De Raad heeft in zijn uitspraak van 4 februari 2009, ECLI:NL:CRVB:2009:BH1896, geoordeeld dat de verzekeringsarts zich een oordeel dient te vormen over de duurzaamheid van de arbeidsongeschiktheid in de zin van artikel 4 van de Wet WIA. Hierbij moet hij een inschatting maken van de herstelkansen, in de zin van een verbetering van de functionele mogelijkheden van de verzekerde. De inschatting van de verzekeringsarts van de kans op herstel in het eerste jaar na het ontstaan van het recht op uitkering en in de periode daarna dient te berusten op een concrete en deugdelijke afweging van de feiten en omstandigheden die bij de individuele verzekerde aan de orde zijn, voor zover die feiten en omstandigheden betrekking hebben op de medische situatie van de verzekerde op de datum in geding.

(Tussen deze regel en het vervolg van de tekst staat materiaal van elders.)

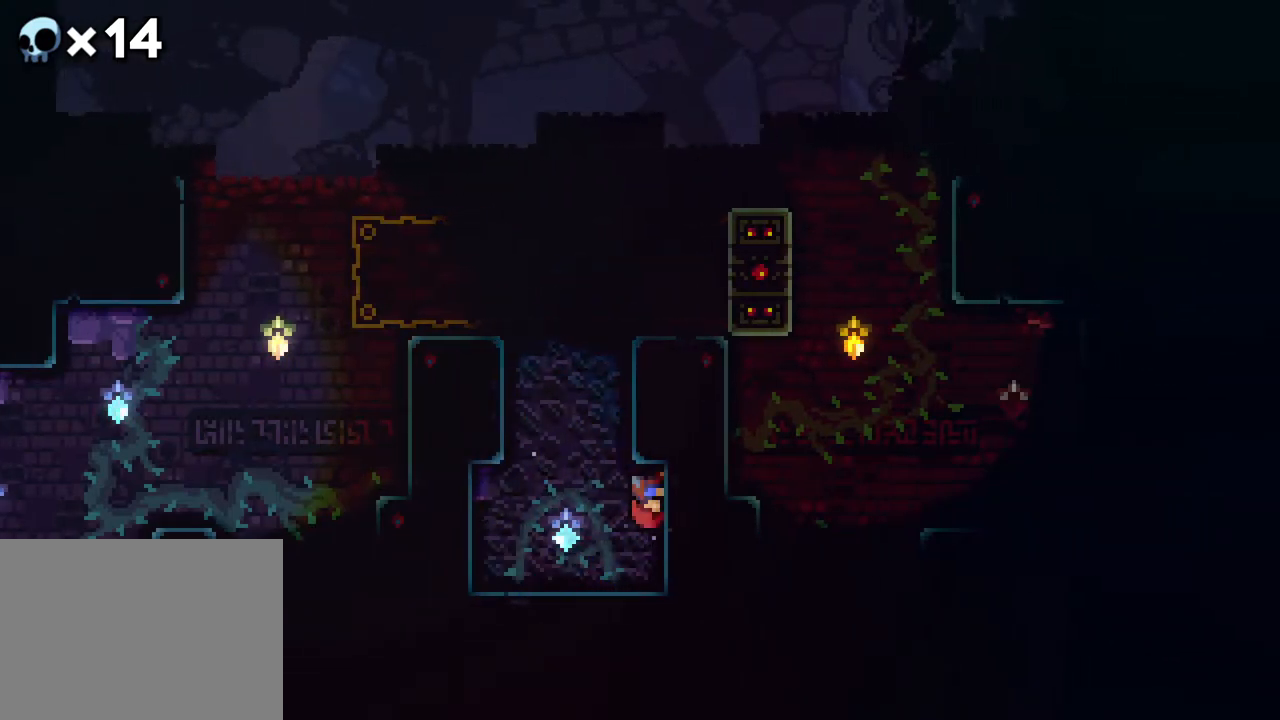
{"buttons": [], "events": [[133, "R2", "up"]]}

Indien die inschatting berust op een (ingezette) medische behandeling, is een onderbouwing vereist die ziet op het mogelijke resultaat daarvan voor de individuele verzekerde.

4.4.

Het standpunt van appellant in hoger beroep vormt een herhaling van wat hij in beroep naar voren heeft gebracht. De rechtbank wordt gevolgd in haar oordeel dat het Uwv voldoende heeft gemotiveerd dat de volledige arbeidsongeschiktheid van appellant op 1 oktober 2020 niet ook duurzaam is. De overwegingen die de rechtbank aan dit oordeel ten grondslag heeft gelegd worden geheel onderschreven. Met de rechtbank wordt dan ook geoordeeld dat de verzekeringsarts bezwaar en beroep in de rapporten van 24 augustus 2021 en 29 april 2022 aan de hand van het Beoordelingskader duurzaamheid op inzichtelijke en navolgbare wijze heeft toegelicht dat wat betreft de (zowel de al langer bestaande als de per datum in geding verergerde) rugklachten en de psychische klachten nog behandelmogelijkheden zijn voor appellant en dat daardoor een meer dan geringe kans op verbetering van de functionele mogelijkheden bestaat. Daaraan wordt nog toegevoegd dat appellant in hoger beroep geen medische informatie heeft ingebracht die aanknopingspunten biedt voor een ander oordeel over de datum in geding 1 oktober 2020.

4.5.

Uit 4.1 tot en met 4.4 volgt dat het Uwv terecht heeft geweigerd om aan appellant met ingang van 1 oktober 2020 een IVA-uitkering toe te kennen. Het hoger beroep slaagt niet en de aangevallen uitspraak zal worden bevestigd.

5. Voor een veroordeling in de proceskosten bestaat geen aanleiding.

BESLISSING

De Centrale Raad van Beroep bevestigt de aangevallen uitspraak.

Deze uitspraak is gedaan door E.W. Akkerman, in tegenwoordigheid van L. Winters als griffier. De beslissing is uitgesproken in het openbaar op 7 juni 2023.